BEGIN Excerpted text
Chaplin’s clowning around automation dovetails with the writer-director’s own sense of obsolescence, an aspect he amplifies with a playful use of sound, including a memorably nonsensical song. (Modern Times was completed almost a decade after The Jazz Singer ushered in the era of the “talkies”.)  

Made four years ahead of his stinging anti-fascist satire, The Great Dictator, and his contemporaneous plea to a San Francisco war rally stressing the urgency of Russian war relief – during which he referred to the crowd as “comrades” – Modern Times appears at a crucial moment.

“Chaplin’s clowning around automation dovetails with the writer-director’s own sense of obsolescence”

Chaplin, who was born into grinding poverty in London, and was sent to the workhouse, aged seven, in 1896. He lost his father to alcoholism and his mother to psychosis, brought on by malnutrition and syphilis. His alter-ego, The Tramp, was simultaneously a Pierrot, an everyman, and an economic outsider. 

Aged 26, his $670,000 a year ($15.7 million, adjusted for inflation) with Mutual Film Corporation made Chaplin one of the highest-paid people in the world. And yet, even after he hung up The Tramp’s battered hat, he continued to portray the down-at-heel (Limelight) and the destitute (A King in New York). That was, in part, at least, rooted in his increasingly apparent politicisation.
END Excerpted text
BEGIN Source data
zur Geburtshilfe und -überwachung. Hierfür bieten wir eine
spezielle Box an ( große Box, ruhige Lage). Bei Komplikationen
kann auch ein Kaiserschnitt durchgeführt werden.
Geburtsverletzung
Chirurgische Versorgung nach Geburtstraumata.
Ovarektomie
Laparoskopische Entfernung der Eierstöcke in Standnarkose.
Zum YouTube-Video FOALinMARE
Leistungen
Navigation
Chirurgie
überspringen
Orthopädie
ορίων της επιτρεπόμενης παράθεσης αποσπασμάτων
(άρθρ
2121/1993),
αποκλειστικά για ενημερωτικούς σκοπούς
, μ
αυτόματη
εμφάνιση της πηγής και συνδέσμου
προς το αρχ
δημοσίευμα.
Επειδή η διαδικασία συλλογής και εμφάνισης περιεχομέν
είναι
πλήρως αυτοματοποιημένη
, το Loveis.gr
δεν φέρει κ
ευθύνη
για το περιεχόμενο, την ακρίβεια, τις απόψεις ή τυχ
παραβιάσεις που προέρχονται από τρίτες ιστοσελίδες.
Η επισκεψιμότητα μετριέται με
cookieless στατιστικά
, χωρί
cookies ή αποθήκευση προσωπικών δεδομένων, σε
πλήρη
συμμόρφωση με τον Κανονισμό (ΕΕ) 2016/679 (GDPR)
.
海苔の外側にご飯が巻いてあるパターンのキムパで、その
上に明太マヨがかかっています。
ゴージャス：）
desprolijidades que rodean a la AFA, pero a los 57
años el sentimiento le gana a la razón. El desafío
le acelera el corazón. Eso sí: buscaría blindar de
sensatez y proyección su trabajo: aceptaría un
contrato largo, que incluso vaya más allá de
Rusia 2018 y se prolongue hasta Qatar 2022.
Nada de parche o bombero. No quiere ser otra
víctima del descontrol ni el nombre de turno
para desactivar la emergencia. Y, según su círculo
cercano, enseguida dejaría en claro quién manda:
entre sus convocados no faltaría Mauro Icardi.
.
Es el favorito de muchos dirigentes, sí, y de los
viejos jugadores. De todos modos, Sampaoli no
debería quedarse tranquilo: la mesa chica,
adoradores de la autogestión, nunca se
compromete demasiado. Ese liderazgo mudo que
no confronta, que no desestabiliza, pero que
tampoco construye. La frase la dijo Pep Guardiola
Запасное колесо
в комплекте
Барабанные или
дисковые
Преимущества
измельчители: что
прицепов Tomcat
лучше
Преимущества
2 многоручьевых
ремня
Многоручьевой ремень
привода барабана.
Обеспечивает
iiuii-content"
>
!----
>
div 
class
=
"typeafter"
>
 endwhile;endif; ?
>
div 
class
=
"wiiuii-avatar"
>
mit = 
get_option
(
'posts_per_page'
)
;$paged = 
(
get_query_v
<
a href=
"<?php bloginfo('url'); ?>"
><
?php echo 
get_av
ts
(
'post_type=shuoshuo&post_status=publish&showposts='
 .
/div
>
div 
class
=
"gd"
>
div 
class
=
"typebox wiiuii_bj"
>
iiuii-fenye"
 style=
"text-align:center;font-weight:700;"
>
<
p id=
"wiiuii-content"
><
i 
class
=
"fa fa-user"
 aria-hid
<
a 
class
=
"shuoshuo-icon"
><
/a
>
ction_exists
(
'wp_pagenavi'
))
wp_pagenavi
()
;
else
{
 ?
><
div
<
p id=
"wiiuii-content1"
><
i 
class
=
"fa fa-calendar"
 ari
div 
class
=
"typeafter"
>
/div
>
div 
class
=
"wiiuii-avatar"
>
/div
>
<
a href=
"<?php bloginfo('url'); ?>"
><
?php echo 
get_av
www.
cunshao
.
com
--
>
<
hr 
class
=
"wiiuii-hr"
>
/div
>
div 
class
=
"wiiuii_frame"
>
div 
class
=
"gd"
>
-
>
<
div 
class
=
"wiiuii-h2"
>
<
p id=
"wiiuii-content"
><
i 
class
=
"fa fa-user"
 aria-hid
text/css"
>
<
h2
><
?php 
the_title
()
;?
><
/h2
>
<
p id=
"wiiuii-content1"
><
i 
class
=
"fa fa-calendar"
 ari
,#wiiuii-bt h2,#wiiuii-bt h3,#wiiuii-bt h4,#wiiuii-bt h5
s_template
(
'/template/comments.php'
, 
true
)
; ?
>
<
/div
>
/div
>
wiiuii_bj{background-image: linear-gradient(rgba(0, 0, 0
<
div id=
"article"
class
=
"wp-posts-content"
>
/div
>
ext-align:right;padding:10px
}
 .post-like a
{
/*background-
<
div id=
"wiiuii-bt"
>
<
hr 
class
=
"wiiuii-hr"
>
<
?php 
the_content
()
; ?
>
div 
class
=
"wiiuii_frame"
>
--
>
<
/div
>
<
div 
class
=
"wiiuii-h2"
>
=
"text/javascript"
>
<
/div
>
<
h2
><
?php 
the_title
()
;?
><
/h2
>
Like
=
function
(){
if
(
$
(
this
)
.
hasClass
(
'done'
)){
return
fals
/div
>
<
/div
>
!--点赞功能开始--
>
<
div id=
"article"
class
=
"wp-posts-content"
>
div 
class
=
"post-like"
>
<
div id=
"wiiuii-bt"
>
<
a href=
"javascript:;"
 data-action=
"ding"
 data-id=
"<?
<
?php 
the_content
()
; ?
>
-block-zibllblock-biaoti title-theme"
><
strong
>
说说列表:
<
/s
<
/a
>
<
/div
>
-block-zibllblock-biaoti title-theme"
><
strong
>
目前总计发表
END Source data
Required tasks ->
1. Print the records exactly as they appear, from their first line through the line containing "sensatez y proyección", with both of those lines included.
2. Carry on the passage about Chaplin and Modern Times from the point where it stops.

Results for each task ->
1.
zur Geburtshilfe und -überwachung. Hierfür bieten wir eine
spezielle Box an ( große Box, ruhige Lage). Bei Komplikationen
kann auch ein Kaiserschnitt durchgeführt werden.
Geburtsverletzung
Chirurgische Versorgung nach Geburtstraumata.
Ovarektomie
Laparoskopische Entfernung der Eierstöcke in Standnarkose.
Zum YouTube-Video FOALinMARE
Leistungen
Navigation
Chirurgie
überspringen
Orthopädie
ορίων της επιτρεπόμενης παράθεσης αποσπασμάτων
(άρθρ
2121/1993),
αποκλειστικά για ενημερωτικούς σκοπούς
, μ
αυτόματη
εμφάνιση της πηγής και συνδέσμου
προς το αρχ
δημοσίευμα.
Επειδή η διαδικασία συλλογής και εμφάνισης περιεχομέν
είναι
πλήρως αυτοματοποιημένη
, το Loveis.gr
δεν φέρει κ
ευθύνη
για το περιεχόμενο, την ακρίβεια, τις απόψεις ή τυχ
παραβιάσεις που προέρχονται από τρίτες ιστοσελίδες.
Η επισκεψιμότητα μετριέται με
cookieless στατιστικά
, χωρί
cookies ή αποθήκευση προσωπικών δεδομένων, σε
πλήρη
συμμόρφωση με τον Κανονισμό (ΕΕ) 2016/679 (GDPR)
.
海苔の外側にご飯が巻いてあるパターンのキムパで、その
上に明太マヨがかかっています。
ゴージャス：）
desprolijidades que rodean a la AFA, pero a los 57
años el sentimiento le gana a la razón. El desafío
le acelera el corazón. Eso sí: buscaría blindar de
sensatez y proyección su trabajo: aceptaría un

2.
The Federal Bureau of Investigations (FBI) investigated Chaplin from 1922 onwards for his ties to the Communist Party of the United States. Sure enough, Buster Keaton recalls a 1921 Hollywood gathering during which Chaplin talked “about something called communism” that “was going to change everything, abolish poverty.” 

“They say communism may spread out all over the world,” Chaplin told a New York City gathering in 1942. “And I say: so what?”

The Tramp’s final scene in Modern Times is not a fairytale ending, but the promise of struggles to come for the would-be workers. “What’s the use in trying?” asks his once-again jobless love interest. “Buck up,” replies The Tramp with a fist in the air. “Never say die! We’ll get along!”